Qual è l’episodio che le è rimasto più impresso di questo periodo?

Ce ne sono veramente tanti, ma tutti legati dal grande senso di comunità che si è sviluppato naturalmente tra di noi quando abbiamo iniziato ad avere notizia di decessi, contagi e rischi di implosione per la struttura sanitaria. Si è diffusa la paura nella gente, ma dando notizie positive abbiamo evitato che si trasformasse in panico.

 

Com’è cambiato il rapporto con i cittadini?

Il Comune è diventato ancora di più un riferimento per le persone, per esprimere sensazioni, angosce, paure. Abbiamo messo a disposizione un numero unico, già testato con l’alluvione, e realizzato una Smart Control Room, una centrale operativa per le attività quotidiane. E, grazie alle nuove tecnologie, aggiorno la cittadinanza con dirette ogni pomeriggio. È in questi momenti che si vede una comunità forte, che sa reagire con compostezza, dignità e rispetto delle regole. Abbiamo lavorato come una squadra, con Governo, Regione, sindaci della Città metropolitana, autorità sanitarie, forze dell’ordine, Protezione civile, commercianti, associazioni, volontari. Relazioni che si sono rafforzate, come accadde secoli fa con la peste. I veneziani costruirono la Basilica della Madonna della Salute per ringraziarla della salvezza da quella tragedia. Sono andato anche lì, a chiedere alla Madonna di essere aiutati.

 

Cosa le resta di quest’esperienza?

La necessità di ripartire dai nostri limiti ma anche dall’umiltà, dal coraggio, dai valori profondi delle persone e, in particolare, dei giovani.

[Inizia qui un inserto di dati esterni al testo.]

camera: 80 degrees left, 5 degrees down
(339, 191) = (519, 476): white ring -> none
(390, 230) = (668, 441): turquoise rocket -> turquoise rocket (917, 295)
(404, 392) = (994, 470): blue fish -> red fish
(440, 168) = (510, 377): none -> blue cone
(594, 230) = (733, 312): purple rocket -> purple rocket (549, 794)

Ho nel cuore un episodio, un gesto di coraggio simbolico: tramite la mamma, sono stato contattato da un bambino che voleva darmi i suoi risparmi, 23 euro, per donarli a medici e infermieri. Poiché c’era il blocco per tutti, ho mandato la Polizia locale a ritirarli a casa e li ho consegnati al direttore della Asl.

Video courtesy Marco Sabadin/Vision Venezia

Come cambierà il futuro della città?

Stiamo immaginando una ripartenza molto local per riscoprire le tradizioni, con un progetto per le spiagge e l’idea di una mobilità sostenibile. Bisogna portare la gente a vivere di nuovo in centro e a riprendere in mano attività lavorative legate alla tradizione e all’artigianato. Dovremo affrontare nodi legislativi nazionali mai risolti prima, come il finanziamento della Legge Speciale per Venezia del 1973.

 

Quali iniziative intende attuare per ripartire nei vari settori della vita cittadina?

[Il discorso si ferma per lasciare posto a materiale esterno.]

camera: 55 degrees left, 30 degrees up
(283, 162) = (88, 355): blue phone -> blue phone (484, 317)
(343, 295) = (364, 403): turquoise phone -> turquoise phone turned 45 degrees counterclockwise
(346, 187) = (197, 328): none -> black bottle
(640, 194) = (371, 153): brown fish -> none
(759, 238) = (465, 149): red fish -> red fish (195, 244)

Abbiamo rinviato tutti i pagamenti delle tasse locali per le aziende. Credo che non sarà sufficiente, ma questo è ciò che possiamo fare. L’obiettivo è far ripartire le filiere produttive rimaste ferme, come quella della moda, e sostenere le altre già attive, come quelle agroalimentari e sanitarie. Daremo una nuova organizzazione al trasporto, anche via mare, che non potrà essere al livello di prima: i servizi pubblici erano sostenuti soprattutto dagli introiti turistici.

 

Quali proposte state studiando per favorire il turismo?

I flussi avranno un carattere più nazionale e il Gruppo FS Italiane saprà darci una mano con i suoi treni. Riapriremo gradualmente i musei e cercheremo di organizzare la Biennale del Cinema e dell’Architettura. Gli ingressi internazionali torneranno, ma gli aerei saranno fermi per i prossimi mesi. A Venezia il turismo ha un impatto pesantissimo su tutta la filiera produttiva e questo è un problema che si protrarrà a lungo. Lavoriamo con un turismo d’élite internazionale composto da americani, arabi, russi, persone che acquistano il made in Italy aiutando le nostre industrie e l’export. Con una pandemia mondiale è difficile immaginare che ritornino a breve. Spero che il Governo accolga i provvedimenti che abbiamo chiesto, specifici per la nostra realtà. Venezia non è una città tra le tante, è sempre stata un termometro della qualità, del nostro rapporto con l’industria turistica del mondo. È il top che serve a far sì che la scelta sia l’Italia e non altre mete. Se perdi Venezia, perdi un pezzo importante del sistema Paese.

 

Cosa non vede l’ora di fare non appena fuori dall’emergenza?

Andrò a ringraziare quella Madonna a cui ho fatto una richiesta e una promessa. Poi mi prenderò qualche giorno di riposo con i miei bambini, che ormai vedo pochissimo. Spero di poter andare in barca con la mia famiglia e fare un tuffo in mezzo al mare.